Русская литература с самого начала делится на два русла: продолжение средневековья (премодерна), с его избытком учительского пафоса, - и начало постмодернизма, с его цитатными играми. Поздний Толстой еще принадлежит средневековью, ранний Пушкин - уже постмодерну. "Евгений Онегин" - это "энциклопедия русской жизни" в том смысле, что энциклопедия, как правило, состоит из сокращенных выжимок и откровенных цитат - оригинальность в ней не только не поощряется, но загрязняет чистоту жанра. К.ак заметил Абрам Терц (А. Синявский) в своих "Прогулках с Пушкиным", "в столь повышенной восприимчивости таилось что-то вампирическое... вся полнота бытия вместилась в момент переливания крови встречных жертв в порожнюю тару того, кто в сущности никем не является..." А за век до того Достоевский восторгался именно "всемирной отзывчивостью" Пушкина, который "мог же вместить чужие гении в своей душе, как родные".
Вампиризм или всемирная отзывчивость? Как ни относиться к этой цитатности русской литературы, очевидно, что эта цитатность тем более заложена в русской философии , которая заимствует монументальные западные идеи - шеллинговские, гегелевские, фейербаховские, ницшевские, марксовские - вкладывает в них учительную страсть, экзальтацию, средневековый религиозный пафос, но вместе с тем не может скрыть своей подражательности и оттого так легко, по-хлестаковски, играет этими идеями, выдергивает их из системных гнезд и жонглирует ими к восторгу мыслящей публики, победоносно выжимает их на гибких, но слабых руках, как цирковой тяжеловес - пустотелые штанги. Если Соловьев - средневековый, то Розанов - постмодерный тип русской философии, который показывает дутый, нахватанный, "осыпающийся" характер всех здешних идей.

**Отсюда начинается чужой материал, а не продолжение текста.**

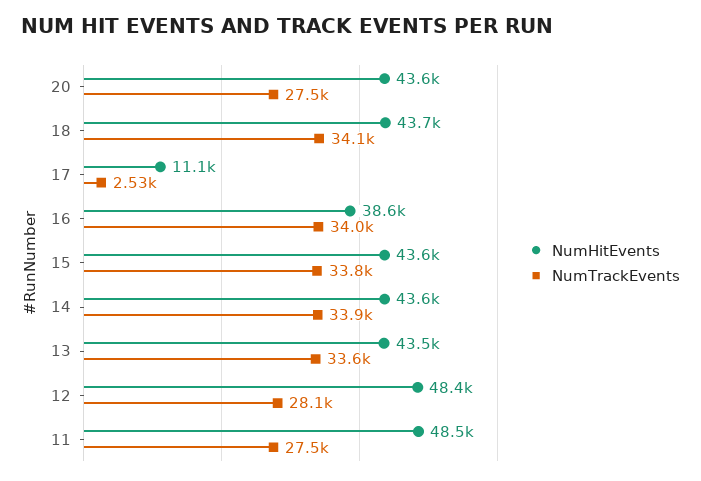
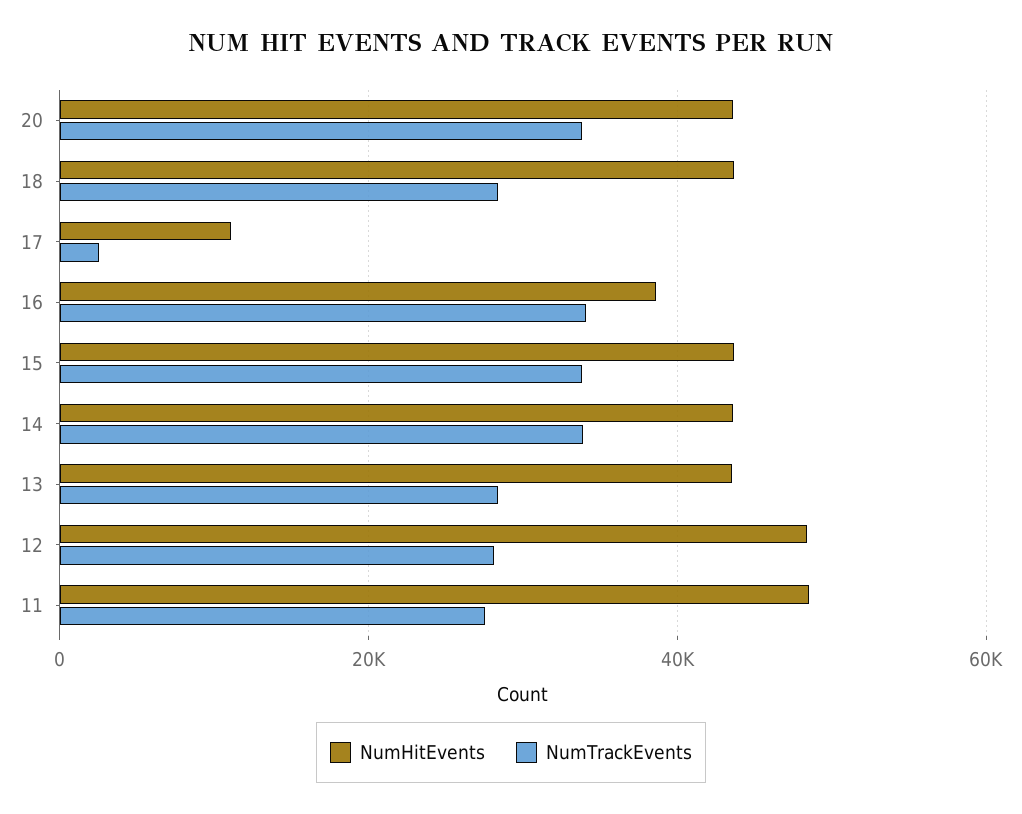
NumTrackEvents, 20: 27500 -> 34000
NumTrackEvents, 18: 34100 -> 28000
NumTrackEvents, 13: 33600 -> 28000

Но суть в том, что домодерный и постмодерный типы не только порознь существуют, но чем дальше, тем больше соединяются в русской литературе, и это самое оригинальное в ней. Соединяются иногда неорганически, как у Гоголя, с его расколом на средневековый пафос учительства и сказово-персонажную игру. Или органически, как у Достоевского, с его сплошной персонажностью и тем более раскаленным учительством.
В философии, однако, такого сочетания еще не было, да и вообще постмодерное начало в ней выражено гораздо слабее, чем в литературе. Почти сплошь средневековые учителя и пророки: Соловьев, Федоров, Флоренский, Бердяев, Булгаков, Федотов... - честные, мыслящие, совестливые, жертвенные. (3)
Пушкина, Платонова, Булгакова, Набокова еще не было в русской философии. Между тем оригинальность русской мысли могла бы состоять именно в сочетании домодерных (средневековых) канонов, их метафизической взыскательности и радикализма, - с постмодерными (концептуалистскими) приемами цитатности и персонажности. Книга Книг и состоит из двух таких слоев. Средневековье - на уровне книг. Постмодерн - на уровне Книги. Чем глубокомысленнее канон, тем вернее он выдает себя в качестве шаблона. В Книге Книг средневековая, "важная", учительная традиция русского мышления становится персонажной, заключается в кавычки.
(1)А.Ф.Лосев. Диалектика мифа, в его кн. Философия. Мифология. Культура. М., Политиздат, 1991, с.81.
(2) Gilles Deleuze & Fеlix Guattari. What is Philosophy? Transl. by Hugh Tomlinson and Graham Burchell. New York: Columbia University Presss, 1994, p. 69.
(3) "Играют" только Леонтьев и Розанов - но в какой мере это игра философская, а не публицистическая или литературная?